◆ **Problem to work on**
Write out all of the entries below word for word.

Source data
--
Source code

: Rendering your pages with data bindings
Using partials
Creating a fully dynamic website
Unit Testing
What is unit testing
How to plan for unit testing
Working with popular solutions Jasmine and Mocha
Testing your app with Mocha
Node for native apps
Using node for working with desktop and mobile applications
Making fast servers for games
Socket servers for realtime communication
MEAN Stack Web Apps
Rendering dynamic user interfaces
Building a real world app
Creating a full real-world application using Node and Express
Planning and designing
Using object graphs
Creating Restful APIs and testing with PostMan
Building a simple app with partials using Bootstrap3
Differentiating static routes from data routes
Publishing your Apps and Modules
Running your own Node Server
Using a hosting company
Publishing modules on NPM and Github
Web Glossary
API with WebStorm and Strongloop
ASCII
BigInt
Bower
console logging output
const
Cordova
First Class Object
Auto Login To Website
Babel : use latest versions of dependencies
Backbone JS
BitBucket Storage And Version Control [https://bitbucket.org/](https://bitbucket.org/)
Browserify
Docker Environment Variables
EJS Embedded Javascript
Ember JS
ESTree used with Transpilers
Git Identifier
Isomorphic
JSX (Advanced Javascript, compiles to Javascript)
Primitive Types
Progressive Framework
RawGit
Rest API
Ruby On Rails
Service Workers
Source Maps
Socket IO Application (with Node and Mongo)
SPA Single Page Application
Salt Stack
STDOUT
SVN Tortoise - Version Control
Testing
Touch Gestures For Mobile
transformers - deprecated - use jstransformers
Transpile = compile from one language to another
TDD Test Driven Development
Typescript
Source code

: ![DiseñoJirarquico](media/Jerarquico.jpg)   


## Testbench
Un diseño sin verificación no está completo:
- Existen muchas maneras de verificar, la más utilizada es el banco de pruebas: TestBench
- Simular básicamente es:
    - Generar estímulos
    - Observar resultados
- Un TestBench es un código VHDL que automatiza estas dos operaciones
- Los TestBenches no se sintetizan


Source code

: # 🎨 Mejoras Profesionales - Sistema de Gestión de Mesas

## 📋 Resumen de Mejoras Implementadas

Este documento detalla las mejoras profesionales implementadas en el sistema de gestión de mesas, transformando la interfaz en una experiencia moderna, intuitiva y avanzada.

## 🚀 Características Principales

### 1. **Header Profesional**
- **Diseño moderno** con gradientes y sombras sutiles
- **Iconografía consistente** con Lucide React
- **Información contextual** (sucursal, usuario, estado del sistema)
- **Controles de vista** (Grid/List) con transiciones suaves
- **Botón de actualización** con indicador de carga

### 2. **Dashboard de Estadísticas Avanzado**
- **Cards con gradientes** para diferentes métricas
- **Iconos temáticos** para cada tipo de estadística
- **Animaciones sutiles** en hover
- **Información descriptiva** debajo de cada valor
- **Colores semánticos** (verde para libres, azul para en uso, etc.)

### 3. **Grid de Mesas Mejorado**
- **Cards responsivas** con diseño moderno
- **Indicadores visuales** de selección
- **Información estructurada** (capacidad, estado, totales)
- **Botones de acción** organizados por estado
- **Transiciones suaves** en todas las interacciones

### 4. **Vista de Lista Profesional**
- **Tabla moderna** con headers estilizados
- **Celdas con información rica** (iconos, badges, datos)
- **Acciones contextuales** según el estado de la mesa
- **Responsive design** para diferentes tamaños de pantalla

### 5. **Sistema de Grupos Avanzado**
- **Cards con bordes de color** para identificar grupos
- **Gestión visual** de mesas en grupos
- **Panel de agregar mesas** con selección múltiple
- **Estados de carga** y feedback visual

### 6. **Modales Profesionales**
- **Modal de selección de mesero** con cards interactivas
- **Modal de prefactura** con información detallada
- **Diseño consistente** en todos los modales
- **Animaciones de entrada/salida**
--
◆ **Answer for the task**
Source code

: Rendering your pages with data bindings
Using partials
Creating a fully dynamic website
Unit Testing
What is unit testing
How to plan for unit testing
Working with popular solutions Jasmine and Mocha
Testing your app with Mocha
Node for native apps
Using node for working with desktop and mobile applications
Making fast servers for games
Socket servers for realtime communication
MEAN Stack Web Apps
Rendering dynamic user interfaces
Building a real world app
Creating a full real-world application using Node and Express
Planning and designing
Using object graphs
Creating Restful APIs and testing with PostMan
Building a simple app with partials using Bootstrap3
Differentiating static routes from data routes
Publishing your Apps and Modules
Running your own Node Server
Using a hosting company
Publishing modules on NPM and Github
Web Glossary
API with WebStorm and Strongloop
ASCII
BigInt
Bower
console logging output
const
Cordova
First Class Object
Auto Login To Website
Babel : use latest versions of dependencies
Backbone JS
BitBucket Storage And Version Control [https://bitbucket.org/](https://bitbucket.org/)
Browserify
Docker Environment Variables
EJS Embedded Javascript
Ember JS
ESTree used with Transpilers
Git Identifier
Isomorphic
JSX (Advanced Javascript, compiles to Javascript)
Primitive Types
Progressive Framework
RawGit
Rest API
Ruby On Rails
Service Workers
Source Maps
Socket IO Application (with Node and Mongo)
SPA Single Page Application
Salt Stack
STDOUT
SVN Tortoise - Version Control
Testing
Touch Gestures For Mobile
transformers - deprecated - use jstransformers
Transpile = compile from one language to another
TDD Test Driven Development
Typescript
Source code

: ![DiseñoJirarquico](media/Jerarquico.jpg)   


## Testbench
Un diseño sin verificación no está completo:
- Existen muchas maneras de verificar, la más utilizada es el banco de pruebas: TestBench
- Simular básicamente es:
    - Generar estímulos
    - Observar resultados
- Un TestBench es un código VHDL que automatiza estas dos operaciones
- Los TestBenches no se sintetizan


Source code

: # 🎨 Mejoras Profesionales - Sistema de Gestión de Mesas

## 📋 Resumen de Mejoras Implementadas

Este documento detalla las mejoras profesionales implementadas en el sistema de gestión de mesas, transformando la interfaz en una experiencia moderna, intuitiva y avanzada.

## 🚀 Características Principales

### 1. **Header Profesional**
- **Diseño moderno** con gradientes y sombras sutiles
- **Iconografía consistente** con Lucide React
- **Información contextual** (sucursal, usuario, estado del sistema)
- **Controles de vista** (Grid/List) con transiciones suaves
- **Botón de actualización** con indicador de carga

### 2. **Dashboard de Estadísticas Avanzado**
- **Cards con gradientes** para diferentes métricas
- **Iconos temáticos** para cada tipo de estadística
- **Animaciones sutiles** en hover
- **Información descriptiva** debajo de cada valor
- **Colores semánticos** (verde para libres, azul para en uso, etc.)

### 3. **Grid de Mesas Mejorado**
- **Cards responsivas** con diseño moderno
- **Indicadores visuales** de selección
- **Información estructurada** (capacidad, estado, totales)
- **Botones de acción** organizados por estado
- **Transiciones suaves** en todas las interacciones

### 4. **Vista de Lista Profesional**
- **Tabla moderna** con headers estilizados
- **Celdas con información rica** (iconos, badges, datos)
- **Acciones contextuales** según el estado de la mesa
- **Responsive design** para diferentes tamaños de pantalla

### 5. **Sistema de Grupos Avanzado**
- **Cards con bordes de color** para identificar grupos
- **Gestión visual** de mesas en grupos
- **Panel de agregar mesas** con selección múltiple
- **Estados de carga** y feedback visual

### 6. **Modales Profesionales**
- **Modal de selección de mesero** con cards interactivas
- **Modal de prefactura** con información detallada
- **Diseño consistente** en todos los modales
- **Animaciones de entrada/salida**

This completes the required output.